History

Great Kingdom
- Name: Earl St. Vincent
- Namesake: John Jervis, 1st Earl of St Vincent
- Owner: 1798: Wade & Co.; 1803:R.H. Major;
- Builder: Gatcombe, Gloucestershire, on the River Severn
- Launched: 1798
- Fate: Captured 1806

General characteristics
- Tons burthen: 200, or 270, or 281, or 341 (bm)
- Propulsion: Sail
- Armament: 1799:10 × 9-pounder + 2 × 6-pounder guns + 4 × 18-pounder carronades; 1802:12 × 9-pounder guns + 4 × 18-pounder carronades;

= Earl St Vincent (1798 Gatcombe ship) =

Earl St Vincent (or Earl of St Vincent) was launched in 1798 at Gatcombe, on the Severn. She initially traded between Bristol and Jamaica. She then made one voyage as an "extra ship", i.e., under voyage charter, for the British East India Company (EIC). On her return she again traded with the West Indies until she was captured in 1806.

==Career==
Earl St Vincent entered Lloyd's Register in 1798 with P. Wade, master and owner, and trade Bristol—Jamaica. She was designed as a fast sailing packet vessel.

Peter Wade acquired a letter of marque. In September 1799 Wade advertised her as sailing from Bristol to Jamaica with himself as master, but then in December advertised her for sale. In January 1800 he advertised her as sailing to Madeira and Jamaica with Robert Williams, master. She then apparently sailed to the West Indies and back to London.

In 1800 the EIC chartered Earl St Vincent for a voyage to India and back. Messrs Princip & Saunders had tendered her to the EIC to bring back rice from Bengal. She was one of 28 vessels that sailed on that mission between December 1800 and February 1801.

Captain Richard Williams sailed from Spithead on 30 December 1800, bound for Bengal. He arrived at Calcutta on 24 May 1801. Homeward bound, she was at Saugor on 8 August, and arrived at the Downs on 26 January 1802.

In 1802 she again sailed to the West Indies and back. In January 1803 Richard Acraman advertised her for sale. Her new owner, R.H. Major, then changed her registry to London as she leaves the Bristol records. Major then sailed between London and the West Indies. He may have sold Earl St Vincent to Hopper and Co., before E. Major & Co. purchased her.

The two sources for the table below (Lloyd's Register and the Register of Shipping) agree in broad outline, but there are discrepancies. The registers published at different times, and are only as accurate as the information owners cared to provide.

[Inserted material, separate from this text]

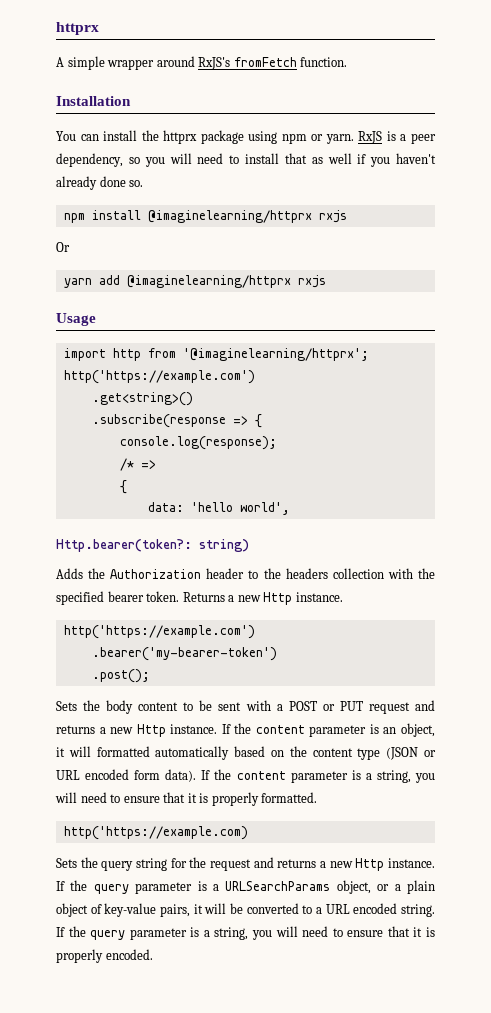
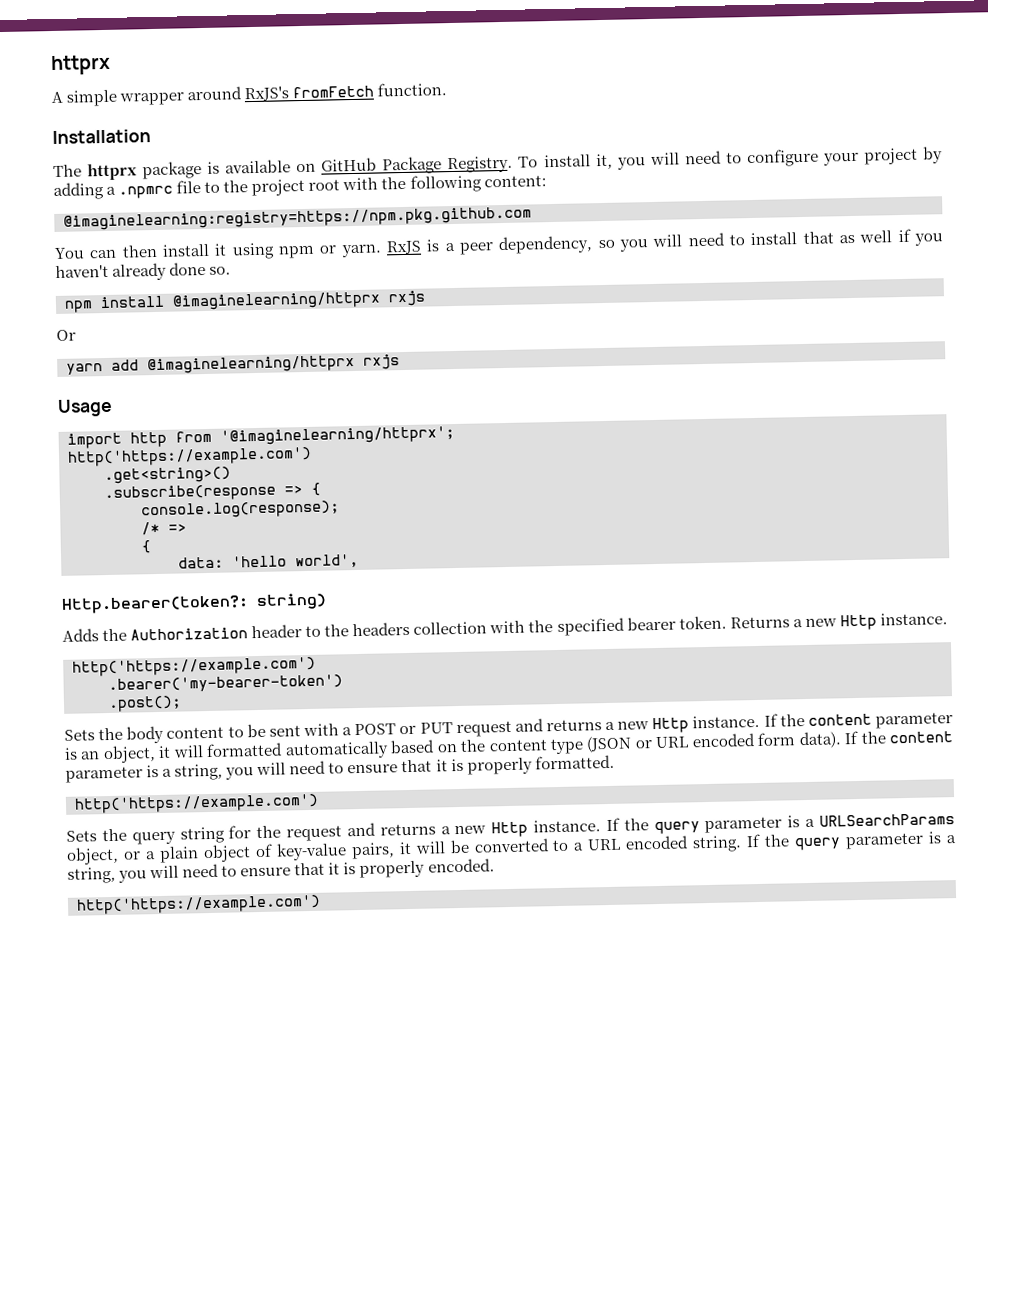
[56,130,244,144] You can install the httprx package -> [53,146,944,181] [53,174,547,201] [63,206,532,231] [54,243,228,259] The httprx package is available on GitHub Package Registry. To install it, you will need to configure your project by adding a .npmrc file to the project root with the following content: // @imaginelearning:registry=https://npm.pkg.github.com // You can then install it
[63,826,248,840] http('https://example.com) -> [74,793,319,814] http('https://example.com')
(153, 954) none -> [76,894,321,915] // http('https://example.com')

| Year | Master | Owner | Trade | Source | Master | Owner | Trade | Source |
|---|---|---|---|---|---|---|---|---|
| 1799 | Williams | P. Wade | Bristol—Jamaica | Lloyd's Register |  |  |  | Register of Shipping Not published yet |
| 1800 | Williams | Wade & Co. | Bristol—Jamaica | Lloyd's Register | Williams | Wade & Co. | Bristol—Jamaica | Register of Shipping |
| 1801 | P. Wade R. Williams | Wade & Co. | Bristol—Jamaica London—India | Lloyd's Register | Williams | Wade & Co. | Bristol—Jamaica | Register of Shipping |
| 1802 | R. Williams | Wade & Co. | London—India London—Honduras | Lloyd's Register | Williams J. Gardner | Wade & Co. | London—India London—Honduras | Register of Shipping |
| 1803 | Williams R.H. Major | Wade & Co. Capt. & Co. | Honduras—Cork London—Honduras | Lloyd's Register |  |  |  | Register of Shipping Not available |
| 1804 | B.B. Major | Hopper & Co. | Cork—London London—St Vincent | Lloyd's Register | E. Major | Capt. & Co. | London—Yucatán London—St Vincent | Register of Shipping |
| 1805 | B.B. Major Robley | Hopper & Co. | London—St Vincent | Lloyd's Register | E. Major | Capt. & Co. | London—St Vincent | Register of Shipping |
| 1806 | J. Robley | Major & Co. | London—St Vincent | Lloyd's Register | E. Major | Capt. & Co. | London—Jamaica | Register of Shipping |
| 1807 | J. Robley | Major & Co. | London—St Vincent | Lloyd's Register |  |  |  | Register of Shipping Not available |

==Fate==
The Morning Chronicle reported that "The Earl St. Vincent, Robley, from Shields to Jamaica, is taken and carried into Rochelle." Both the Register of Shipping (1806) and Lloyd's Register (1807) have the notation "captured" by her name.